The re-ranking weights (0.68/0.32) are a heuristic. A cross-encoder re-ranker would be more principled [7] but costs one model call per document. For 5 documents, the heuristic runs in microseconds. For 500+ documents, a cross-encoder becomes worth the cost.
Token estimation (1 token ≈ 4 chars) is an approximation. Within ~15% of actual token counts for English prose [6], but misfires for code and non-Latin scripts. For production, swap in tiktoken [8] — it’s a one-line change in compressor.py.
The extractive compressor scores by query-token recall overlap: how many query tokens appear in the sentence, as a fraction of the query length. This is fast and dependency-free but misses semantic similarity — a sentence that paraphrases the query without sharing any tokens scores zero. Embedding-based sentence scoring would fix that at the cost of an additional model call per compression pass.
Trade-offs and What’s Missing
Cross-encoder re-ranking. The _rerank() interface is already designed to be swapped out. Drop in a BERT-based cross-encoder for meaningfully better pair-wise rankings.
Embedding-based compression. Replace the token-overlap sentence scorer in _extractive() with a small embedding model. Catches semantic relevance that keyword overlap misses. Probably worth it for 100+ document systems.
Adaptive alpha. Classify the query type dynamically and adjust alpha rather than using a fixed 0.65. A short query with rare domain terms probably wants more TF-IDF weight; a long natural-language question wants more embedding weight.
Persistent memory. The current Memory class is in-process only. A lightweight SQLite backend with the same add() / get_weighted() interface would survive restarts and enable cross-session continuity.
Closing
RAG gets you the right documents. Prompt engineering gets you the right instructions. Context engineering gets you the right context.
Prompt engineering decides how the model thinks.

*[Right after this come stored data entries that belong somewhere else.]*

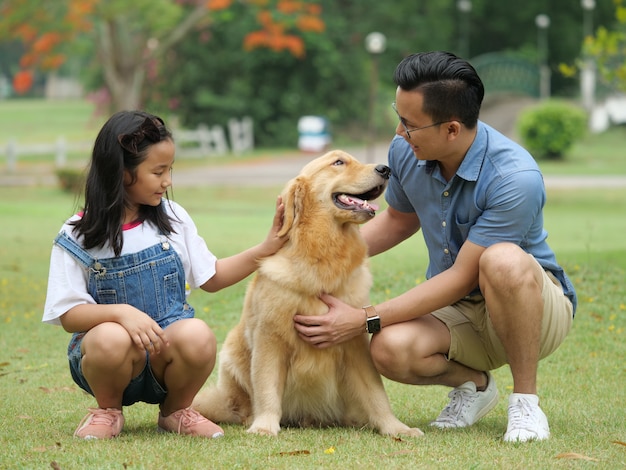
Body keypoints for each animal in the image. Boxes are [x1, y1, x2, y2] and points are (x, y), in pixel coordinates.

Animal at [193, 150, 422, 436]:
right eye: (338, 162)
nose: (385, 169)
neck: (323, 252)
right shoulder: (270, 338)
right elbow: (267, 387)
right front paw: (265, 426)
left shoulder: (355, 342)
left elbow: (376, 393)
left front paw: (396, 428)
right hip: (231, 352)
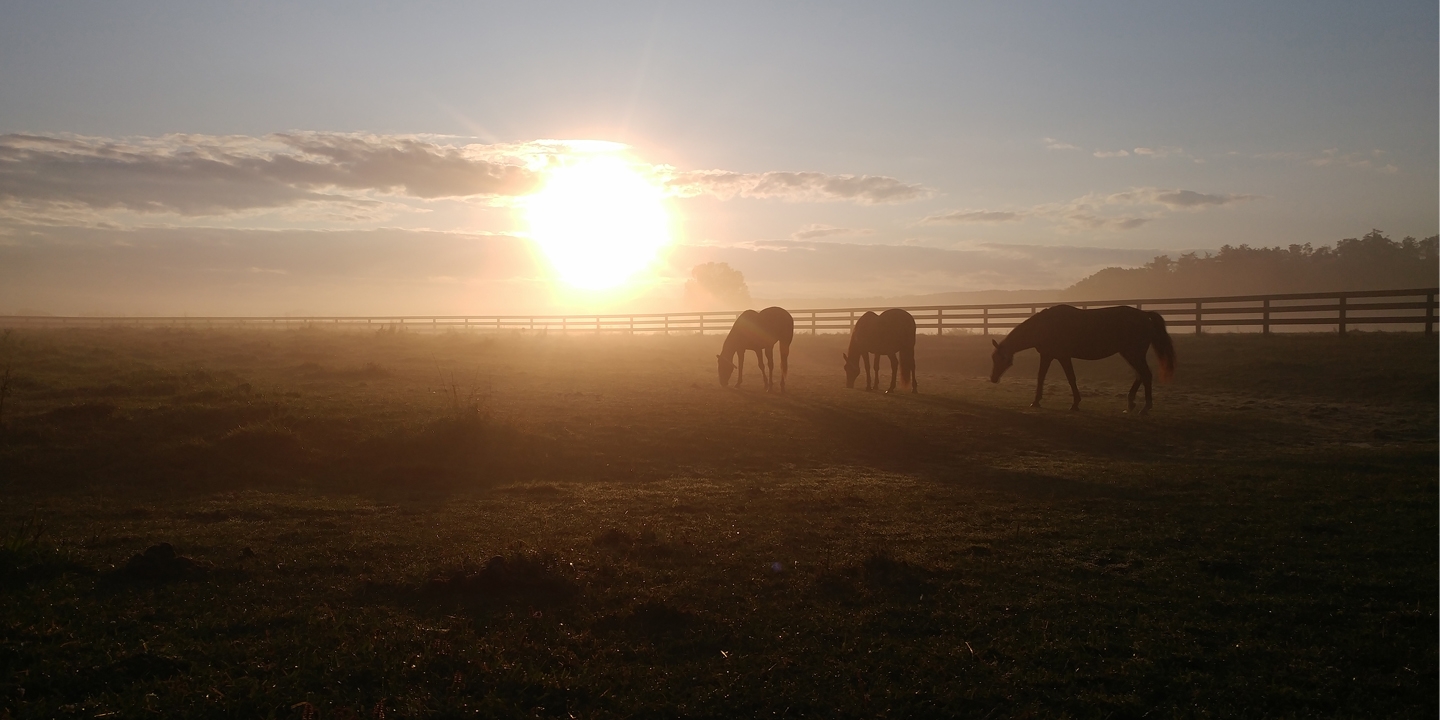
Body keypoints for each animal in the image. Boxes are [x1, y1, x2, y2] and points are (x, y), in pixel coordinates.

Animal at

Context engineering decides what it gets to think about.
Most systems optimise the former and ignore the latter. That’s why they break.

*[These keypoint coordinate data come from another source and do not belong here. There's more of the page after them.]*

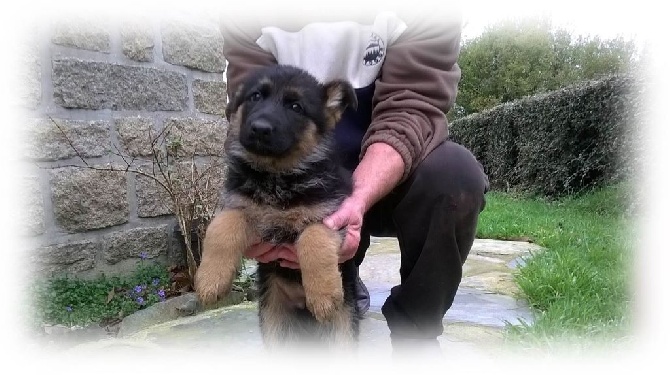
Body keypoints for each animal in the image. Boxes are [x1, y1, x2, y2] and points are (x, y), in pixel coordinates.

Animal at [196, 64, 362, 350]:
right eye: (255, 96)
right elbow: (222, 226)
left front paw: (324, 295)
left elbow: (314, 238)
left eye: (295, 106)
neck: (276, 176)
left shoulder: (331, 215)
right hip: (273, 318)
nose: (260, 129)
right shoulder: (243, 208)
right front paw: (210, 279)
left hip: (343, 325)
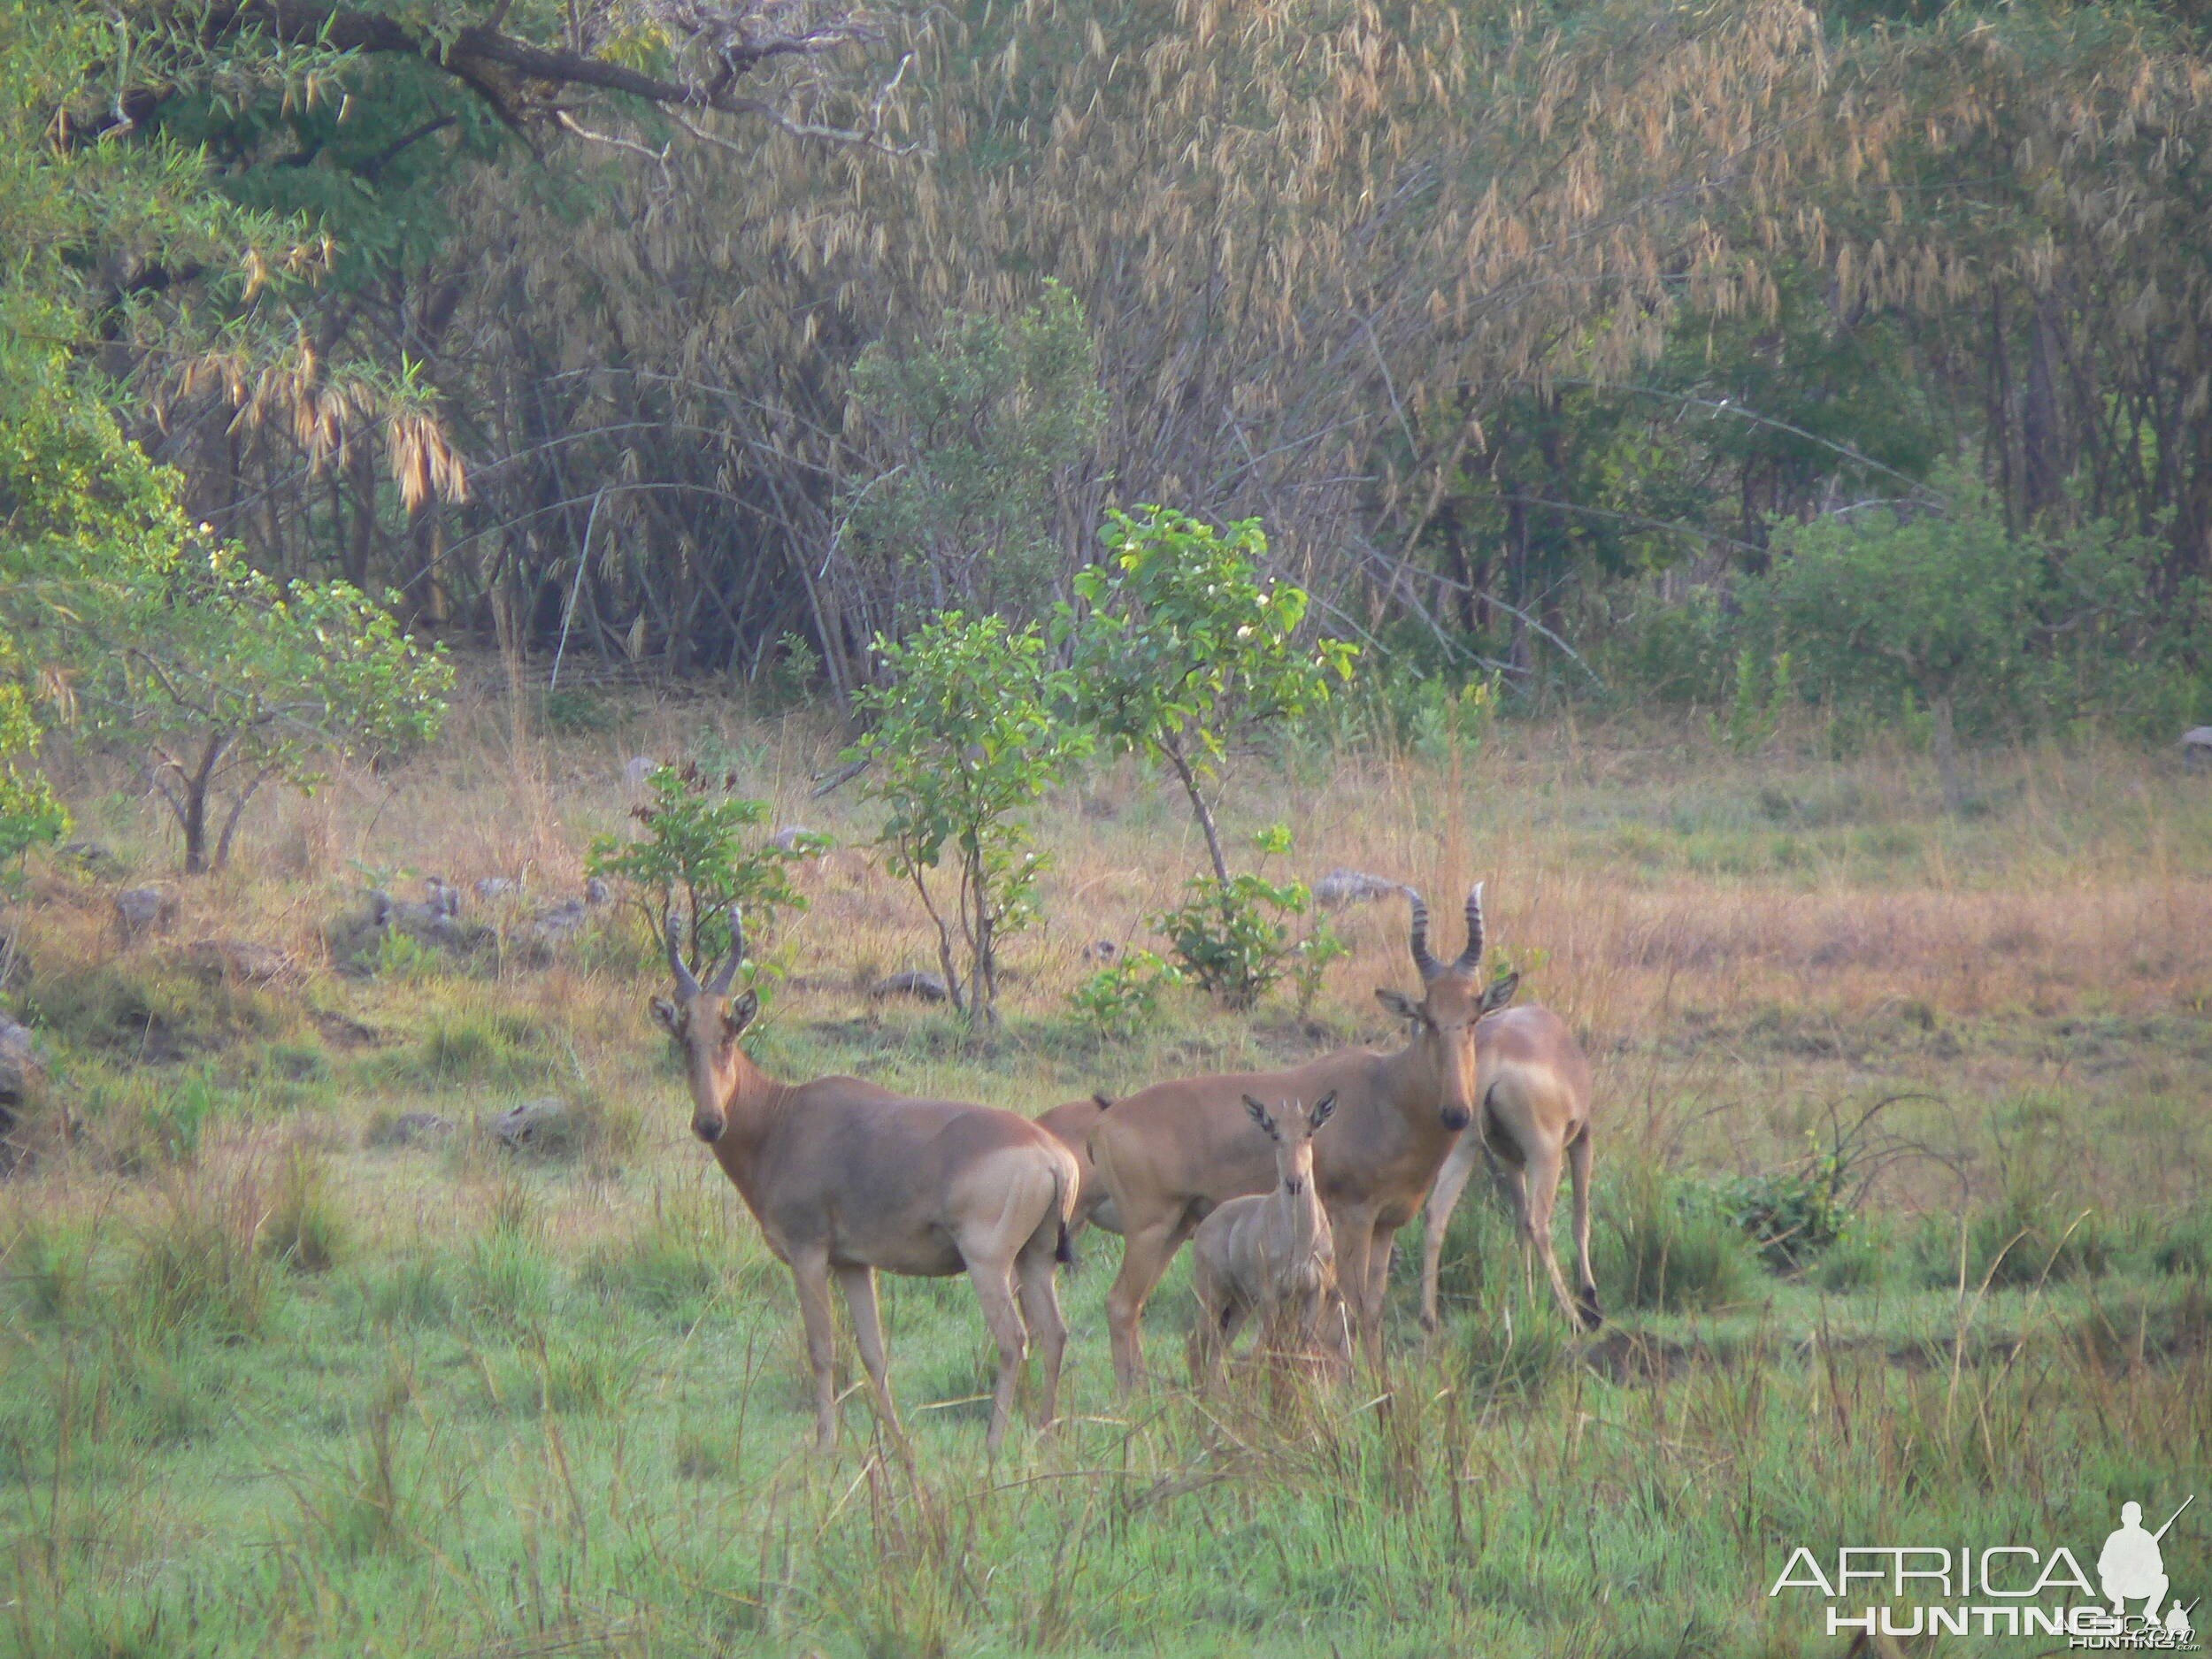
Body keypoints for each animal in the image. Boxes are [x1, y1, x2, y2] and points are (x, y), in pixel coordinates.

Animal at [646, 911, 1079, 1451]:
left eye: (729, 1033)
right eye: (685, 1037)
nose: (709, 1123)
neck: (783, 1117)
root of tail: (1052, 1157)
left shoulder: (808, 1253)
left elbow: (823, 1348)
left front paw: (825, 1447)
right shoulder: (854, 1264)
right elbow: (873, 1353)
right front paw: (898, 1444)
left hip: (988, 1262)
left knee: (1012, 1339)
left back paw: (994, 1444)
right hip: (1036, 1258)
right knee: (1054, 1334)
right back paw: (1045, 1435)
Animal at [1194, 1097, 1345, 1380]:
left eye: (1309, 1132)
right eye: (1275, 1135)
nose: (1294, 1183)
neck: (1300, 1240)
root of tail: (1206, 1223)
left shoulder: (1314, 1291)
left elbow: (1297, 1348)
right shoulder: (1270, 1294)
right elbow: (1270, 1349)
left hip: (1241, 1303)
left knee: (1218, 1352)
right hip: (1213, 1294)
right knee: (1198, 1345)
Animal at [1425, 1000, 1601, 1336]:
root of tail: (1495, 1054)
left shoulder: (1511, 1160)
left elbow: (1518, 1226)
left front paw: (1529, 1304)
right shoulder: (1582, 1140)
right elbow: (1580, 1220)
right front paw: (1591, 1301)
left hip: (1464, 1146)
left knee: (1437, 1214)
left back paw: (1429, 1318)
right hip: (1545, 1156)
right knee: (1539, 1223)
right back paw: (1574, 1317)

The full source code with all seven demos is at: https://github.com/Emmimal/context-engine/
References
[1] Lewis, P., Perez, E., et al. (2020). Retrieval-Augmented Generation for Knowledge-Intensive NLP Tasks. NeurIPS 33, 9459–9474. https://arxiv.org/abs/2005.11401
[2] Karpathy, A. (2025). Context Engineering. https://x.com/karpathy/status/1937902205765607626
[3] Pedregosa, F., et al. (2011). Scikit-learn: Machine Learning in Python. JMLR 12, 2825–2830. https://jmlr.org/papers/v12/pedregosa11a.html
[4] Baddeley, A. (2000). The episodic buffer: a new component of working memory? Trends in Cognitive Sciences, 4(11), 417–423.

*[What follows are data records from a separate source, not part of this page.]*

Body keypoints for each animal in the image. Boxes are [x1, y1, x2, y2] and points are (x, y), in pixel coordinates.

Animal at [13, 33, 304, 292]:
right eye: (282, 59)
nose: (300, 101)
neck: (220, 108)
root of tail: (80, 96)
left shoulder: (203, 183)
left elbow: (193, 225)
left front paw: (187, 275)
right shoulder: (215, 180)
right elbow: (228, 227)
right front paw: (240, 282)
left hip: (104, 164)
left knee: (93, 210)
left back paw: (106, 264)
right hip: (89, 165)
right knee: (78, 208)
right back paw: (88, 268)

[5] Mihalcea, R., & Tarau, P. (2004). TextRank: Bringing Order into Texts. EMNLP 2004. https://aclanthology.org/W04-3252/
[6] OpenAI. (2023). Counting tokens with tiktoken. https://github.com/openai/tiktoken
[7] Nogueira, R., & Cho, K. (2019). Passage Re-ranking with BERT. arXiv:1901.04085. https://arxiv.org/abs/1901.04085
[8] OpenAI. (2023). tiktoken: Fast BPE tokeniser for use with OpenAI’s models. https://github.com/openai/tiktoken
[9] Reimers, N., & Gurevych, I. (2019). Sentence-BERT: Sentence Embeddings using Siamese BERT-Networks. EMNLP 2019. https://arxiv.org/abs/1908.10084
Disclosure
All code in this article was written by me and is original work, developed and tested on Python 3.12.6. Benchmark numbers are from actual demo runs on my local machine (Windows 11, CPU only) and are reproducible by cloning the repository and running demo.py, except where the article explicitly notes numbers are calculated from known inputs. The sentence-transformers library is used as an optional dependency for embedding generation in hybrid retrieval mode. All other functionality runs on the Python standard library and numpy only. I have no financial relationship with any tool, library, or company mentioned in this article.